When I started developing software, the operating system handed off control to an application, the application did its thing, and when done, handed back control to the operating system. These early systems were largely single-application and linear. Control flow was simple and direct. The operating system had very little involvement with the running application.
The rise of graphical user interfaces brought the next major paradigm mainstream. Instead of the operating system handing off control, it actually owned control, sending it temporarily to the application. The application and operating system worked in cooperation. For instance, if you wanted to print, the application would call the operating system and tell it what to print and the operating system would handle it from there. This is called event-driven programming.
This was the standard for desktop and mobile operating systems. When web development became popular, client-server also became popular and hit massive scale. In this model, the application would do some work, need some information, and request it from the server. The server would do its thing and send back a response with whatever was requested. Meanwhile, generally nothing was stopping the application from doing other things while it was waiting.
In each of these models, a human did something and the software reacted to it. The user would click a button and the application and operating system or application and server would do something on their behalf. This is human-in-the-middle. A human is involved in the process.
This is mostly how things worked until the early 2000s. When I started my first company, I remember investors saying selling to software developers was one of the worst markets you could ever choose. This was a group of people who could write stuff on their own and all acted as individual purchasers. Very hard! And many companies died trying.
In the late 2000s and early 2010s, this started to shift. Part of this was the rise of microservices where we could break control of the application into many different servers with each doing one specific task. And another was the rise of mobile and modern, very complex operating systems. As a developer, there was too much to know and it became feasible and desirable to outsource some capabilities to other software applications and services. We had mashups, where we’d use, say, Google Maps in our own applications.
In the 2010s a few new companies were founded to build services explicitly for other software. Stripe, payment processing, and Twilio, messaging and communication, were two such companies. Both are still staples in software development circles. Why build your own payment processing software with all the compliance and reporting requirements when we can pay 2.9% and $0.30 per transaction, and work with a company that focused on making it brain-dead simple to integrate?

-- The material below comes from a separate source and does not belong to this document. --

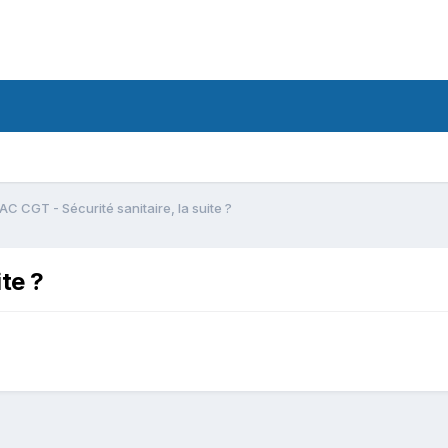
AC CGT - Sécurité sanitaire, la suite ?
ite ?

This is the start of the inflection point. For the first time we have software built primarily for other software to call, with no humans involved. That’s software-in-the-middle. That shift is about to accelerate dramatically with AI, LLMs, and agents.
For decades, software was built primarily for humans. We clicked buttons. We filled out forms. We triggered workflows.
Stripe and Twilio changed that. They weren’t built for humans to use directly. They were built for software to call. Clean APIs, clear contracts, and simple integrations.
That pattern is about to dominate.
AI, LLMs, and agents don’t just assist humans; they consume APIs, call services, and orchestrate workflows. The next generation of software development won’t just build applications for users; it will build systems designed to be used by other systems.
Software enabling software. Software-in-the-middle.